Заметив, что Адриан снова впал в тягостное молчание, Лизандр поет:
Луна зашла, семь сестер растворились во тьме;
Полночь; проходит ночной дозор;
Я сплю одна.
И Цезарь беззвучно плачет.
• пророк •
А теперь мне хотелось бы поговорить о подложных мессиях.
Давным-давно, еще прежде, чем истинный свет снизошел с горних высей на землю и воссиял среди людей, во тьме горели другие огни — обманные. И люди, поскольку жили во тьме, тянулись к этим источникам света, к любому свету, не зная, что свет этот — ложный. Утопающий хватается за соломинку. А язычник-дикарь — за всякое суеверие, ибо не ведает он о Боге.

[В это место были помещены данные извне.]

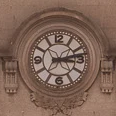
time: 3:12
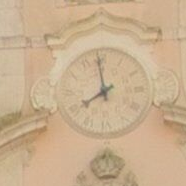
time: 7:58
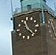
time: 11:22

Да, друзья мои, невежество — это тьма.
Я читал много книг этих мирских гуманистов, я смотрел выступления по телевидению этих так называемых экспертов типа Джозефа Кэмпбелла, и вот на прошлой неделе, когда я смотрел очередную такую лекцию, мне вдруг открылось, что со мной говорит сам дьявол, искусно мешая ложь с правдой, о чем я сегодня уже говорил. Там говорилось, что люди в эпоху неолита верили в человека, который сделался богом и которого каждый год убивали на страстную пятницу — его убивала верховная жрица, — и его тело запахивали плугом в землю, и он возрождался на третий день. Там говорилось, что этот бог, воплощавшийся в смертного человека, этот языческий бог, которого называли сотней разных имен... Адонис, Думузи, Таммуз, Осирис... что его изуверские ритуалы... что из них зародилась легенда о смерти и воскресении Иисуса. Там говорилось, что все мифы — лишь вариации одного исконного мифа; что пришествие Господа нашего, его рождение в земном обличье, и поганые боги язычников с сотней рук и кровожадными зверскими лицами — это одно и то же. Там говорилось, что пасхальные яйца и пасхальный заяц происходят от тех омерзительных игрищ, которые назывались у примитивных народов обрядами плодородия. Вот такие теории, смущающие умы, пытаются нам навязать эти мирские якобы гуманисты — а на самом деле пособники дьявола, — якобы во имя исторической точности и справедливости, якобы во имя преемственности культуры... но вот что я вам скажу, дорогие мои прихожане, верные слуги Господа, все эти праздные домыслы — полная хренота!